Some passersby just gave me
encouragement as they walked with friends, family, or on their own for
exercise. After a number of days, drivers started honking their horns or
calling out from their cars. The next-door neighbor who had first discouraged
me had become a full-fledged color commentator, chiming in about the difference
he saw each day while telling me I have a job waiting for me when he finally
starts the landscaping business he hopes to get off the ground.
And it wasn’t just people I encountered:
The plethora of organisms I saw in the tree and soil, and the mulch I created
and used, told me volumes about the environment. The shadows and sun angles
helped me tell time without a watch or phone nearby. The glass bottle pieces,
blue button and old-school aluminum can tab I dug up from the soil offered a glimpse
of consumer product evolution. And the iPod I hooked up to a speaker taught me
that outdoor work is best suited to the music of Prince and Queen.
After more than 20 lawn and leaf
bags had been filled, and more than 50 hours had been spent on the tree, I
still had the solid core of this stump left. Pierre hopped up on the hill and
tried to help me some more, but he could see how hard this wood still was. I
dug down below the roots, called the company that had cut down our tree to
begin with, and got a reasonable estimate for sawing off the rest of the stump.

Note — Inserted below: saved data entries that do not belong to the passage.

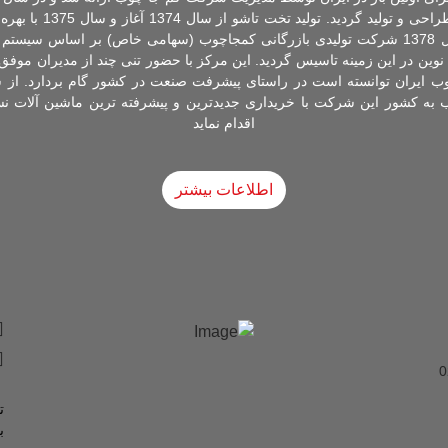
با استفاده از جک های آلما
تولید داخل ادامه یافت. در سال 1378 شرکت تولیدی بازرگانی کمجاچوب (سهامی خاص) بر اس
ه کشور این شرکت با خریداری جدیدترین و پیشرفته ترین ماشین آلات نسب
اقدام نماید
اطلاعات بیشتر
ت
ب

When the mailman passed by, he said, “I’m just remembering, I was 18 when you
started this.” We laughed, and that sealed the deal. Time to stop.
I’ve got other
things to do in the second half of summer. The tree man will arrive next week
with a chain saw in hand. But after two years of nonstop educational leadership
college courses and a very busy year of teaching and newspaper advising, I
sorely needed some time away from the laptop this past month. Manual outdoor labor
was a good release, and I enjoyed my transcendental July.

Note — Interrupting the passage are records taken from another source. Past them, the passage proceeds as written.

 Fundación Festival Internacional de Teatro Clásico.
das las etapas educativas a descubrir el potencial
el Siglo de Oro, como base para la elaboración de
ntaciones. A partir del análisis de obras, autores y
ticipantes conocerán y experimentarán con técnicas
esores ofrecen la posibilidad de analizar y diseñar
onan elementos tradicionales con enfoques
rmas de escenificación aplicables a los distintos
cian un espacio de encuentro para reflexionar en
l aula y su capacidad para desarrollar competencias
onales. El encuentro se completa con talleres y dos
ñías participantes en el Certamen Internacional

And while I was outside, I took in
more than just the sun and the chirping of birds. I listened to people as they
gave me advice, told jokes, and shared stories. It felt a little bit like that
oldest form of media – word of mouth. I didn’t learn more about health care or
immigration or foreign policy outside this summer. But I connected with others, and learned from them.
When I had finished digging
yesterday, I took a couple of photos – perhaps the first “stump selfie” in
history – and put away the tools. I felt good about stopping, but also felt a
pang, as though I might miss this a bit.
But no worries – once the stump is
gone, there’s dirt to fill in, and ground cover to plant. I’ll be back out
there again. And I’ll be ready to talk and listen.